■ **Excerpt**

Australia on fire alert over rising temperatures

Sydney (Australia) / The Australian authorities once again activated its fire alert on Thursday over rising temperatures, which in some places exceeded 40 degrees Celsius.

In Sydney region, where the mercury reached 41 degrees, it is feared that severe heat conditions, strong winds and potential storms could aggravate the situation.

Strong winds in the mountains posed an increased risk of fires, said the meteorology bureau of New South Wales, the capital of which is Sydney and where 64 fires are burning, 19 of them uncontrolled.

“There’s every potential for flare-ups and new ignitions to come out of some of these fire grounds,” said NSW Rural Fire Service commissioner Shane Fitzsimmons at a press conference.

Meanwhile, the authorities in the Australian Capital Territory, which includes Canberra, are also on alert against the danger of fires on Thursday, before temperatures begin to fall again on Friday.

■ **Information given**

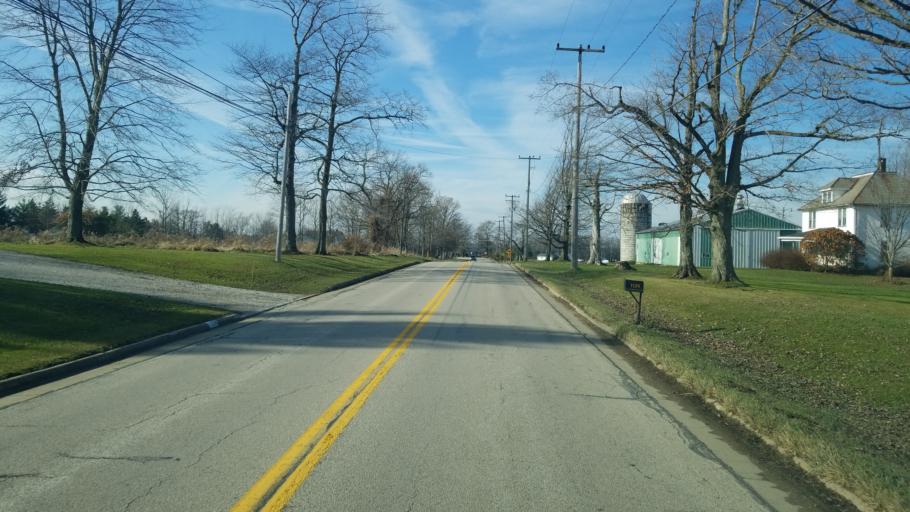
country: US
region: Ohio
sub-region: Ashtabula County
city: Jefferson
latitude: 41.7385
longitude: -80.7912
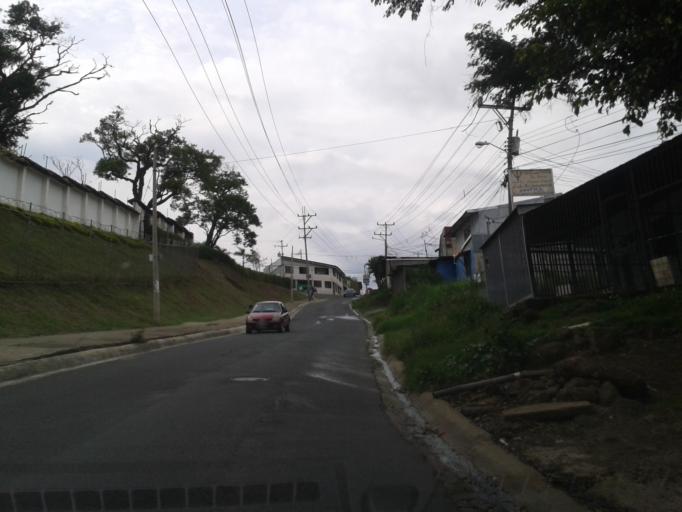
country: CR
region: Heredia
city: San Francisco
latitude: 9.9846
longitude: -84.1211
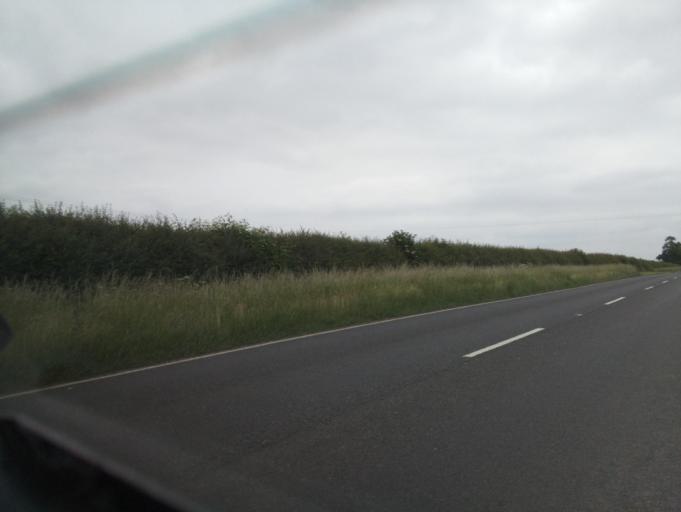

■ **Requirement**
Copy out the article on Australia's fire alert word for word, from its headline to its final sentence.

■ **Result of this task**
Australia on fire alert over rising temperatures

Sydney (Australia) / The Australian authorities once again activated its fire alert on Thursday over rising temperatures, which in some places exceeded 40 degrees Celsius.

In Sydney region, where the mercury reached 41 degrees, it is feared that severe heat conditions, strong winds and potential storms could aggravate the situation.

Strong winds in the mountains posed an increased risk of fires, said the meteorology bureau of New South Wales, the capital of which is Sydney and where 64 fires are burning, 19 of them uncontrolled.

“There’s every potential for flare-ups and new ignitions to come out of some of these fire grounds,” said NSW Rural Fire Service commissioner Shane Fitzsimmons at a press conference.

Meanwhile, the authorities in the Australian Capital Territory, which includes Canberra, are also on alert against the danger of fires on Thursday, before temperatures begin to fall again on Friday.